= Guynemer of Boulogne =

11th-century Boulognese pirate

Guynemer was a Boulognese pirate who played a role in the First Crusade.

==Biography==
He assembled a fleet of Northern French, Flemings, Frisians and Danes, and set out from northern Europe for the eastern Mediterranean in Spring 1097. He sailed up to Tarsus, where he found Baldwin of Boulogne besieging the place, then held by Tancred of Hauteville, a fellow Christian but rival of Baldwin's for dominance in Cilicia. Excited to find a native of his own home town, he readily gave assistance to Baldwin, and after the town was taken he was given command of the garrison.

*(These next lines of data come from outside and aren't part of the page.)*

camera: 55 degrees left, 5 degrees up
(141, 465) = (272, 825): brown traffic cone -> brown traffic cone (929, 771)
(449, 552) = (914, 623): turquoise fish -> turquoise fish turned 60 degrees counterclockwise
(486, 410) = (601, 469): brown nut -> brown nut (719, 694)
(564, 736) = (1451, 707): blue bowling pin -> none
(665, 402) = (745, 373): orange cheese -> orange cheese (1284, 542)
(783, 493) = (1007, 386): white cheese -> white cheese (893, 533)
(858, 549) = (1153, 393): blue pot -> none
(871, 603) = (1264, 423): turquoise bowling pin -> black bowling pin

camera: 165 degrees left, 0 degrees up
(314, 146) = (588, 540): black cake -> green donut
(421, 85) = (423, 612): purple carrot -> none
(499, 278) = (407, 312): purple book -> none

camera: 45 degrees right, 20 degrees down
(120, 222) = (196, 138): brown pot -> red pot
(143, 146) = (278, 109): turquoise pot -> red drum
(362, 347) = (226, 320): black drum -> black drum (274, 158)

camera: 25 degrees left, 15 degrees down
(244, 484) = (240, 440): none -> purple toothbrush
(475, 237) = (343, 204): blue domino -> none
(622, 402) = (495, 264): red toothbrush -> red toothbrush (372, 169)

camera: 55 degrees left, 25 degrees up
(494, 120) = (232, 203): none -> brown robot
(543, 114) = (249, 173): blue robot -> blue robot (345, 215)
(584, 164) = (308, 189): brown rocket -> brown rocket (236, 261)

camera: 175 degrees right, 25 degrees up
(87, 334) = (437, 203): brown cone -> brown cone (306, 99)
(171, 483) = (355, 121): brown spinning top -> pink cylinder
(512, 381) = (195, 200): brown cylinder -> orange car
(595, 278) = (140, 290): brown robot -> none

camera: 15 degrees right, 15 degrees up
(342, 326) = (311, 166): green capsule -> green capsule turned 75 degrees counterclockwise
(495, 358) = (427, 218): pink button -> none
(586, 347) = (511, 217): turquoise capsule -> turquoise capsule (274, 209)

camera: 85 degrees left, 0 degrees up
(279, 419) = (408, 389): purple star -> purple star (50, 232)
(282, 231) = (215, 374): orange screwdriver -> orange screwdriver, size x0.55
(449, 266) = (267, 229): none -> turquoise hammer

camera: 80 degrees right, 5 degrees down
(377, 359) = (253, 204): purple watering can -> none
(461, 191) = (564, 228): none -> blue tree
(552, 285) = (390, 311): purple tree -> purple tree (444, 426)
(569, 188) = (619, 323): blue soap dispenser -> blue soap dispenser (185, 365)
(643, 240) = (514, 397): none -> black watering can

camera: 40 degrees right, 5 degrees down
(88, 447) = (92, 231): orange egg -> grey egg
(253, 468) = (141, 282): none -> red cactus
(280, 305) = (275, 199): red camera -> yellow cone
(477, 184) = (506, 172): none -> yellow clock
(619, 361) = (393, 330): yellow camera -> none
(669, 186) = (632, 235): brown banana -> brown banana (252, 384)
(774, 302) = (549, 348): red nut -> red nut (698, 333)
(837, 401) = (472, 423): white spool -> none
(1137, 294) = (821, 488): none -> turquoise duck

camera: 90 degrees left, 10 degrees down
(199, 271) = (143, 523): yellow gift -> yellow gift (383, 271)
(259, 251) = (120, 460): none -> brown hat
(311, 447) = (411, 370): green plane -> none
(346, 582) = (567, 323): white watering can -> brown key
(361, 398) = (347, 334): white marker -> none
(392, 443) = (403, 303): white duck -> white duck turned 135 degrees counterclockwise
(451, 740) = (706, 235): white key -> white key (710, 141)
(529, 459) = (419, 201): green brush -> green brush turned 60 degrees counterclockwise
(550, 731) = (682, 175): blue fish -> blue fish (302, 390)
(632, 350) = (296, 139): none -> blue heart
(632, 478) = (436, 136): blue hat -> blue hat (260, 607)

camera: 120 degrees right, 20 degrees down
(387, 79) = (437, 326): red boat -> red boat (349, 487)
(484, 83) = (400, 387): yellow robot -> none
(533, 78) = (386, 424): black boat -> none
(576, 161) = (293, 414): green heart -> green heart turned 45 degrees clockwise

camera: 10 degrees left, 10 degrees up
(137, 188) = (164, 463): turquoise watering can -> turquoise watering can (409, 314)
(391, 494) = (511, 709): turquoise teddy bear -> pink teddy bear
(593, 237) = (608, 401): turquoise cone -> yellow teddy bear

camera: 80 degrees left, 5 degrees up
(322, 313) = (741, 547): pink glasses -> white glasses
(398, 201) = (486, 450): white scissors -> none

In 1098, after Baldwin had moved on to rejoin the main Crusading army, Tancred requested the assistance of Guynemer in taking Alexandretta, which was held by the Turks. With Baldwin out of the region, Guynemer consented and together they captured the city. At the Siege of Antioch, Guynemer briefly held Latakia.

==Sources==
- Albert of Aix, History of the Expedition to Jerusalem
- William of Tyre, History of Deeds Done Beyond the Sea
- Setton, Kenneth, editor. A History of the Crusades. Madison: 1969-1989, pp. 300-302, 325, (available online ).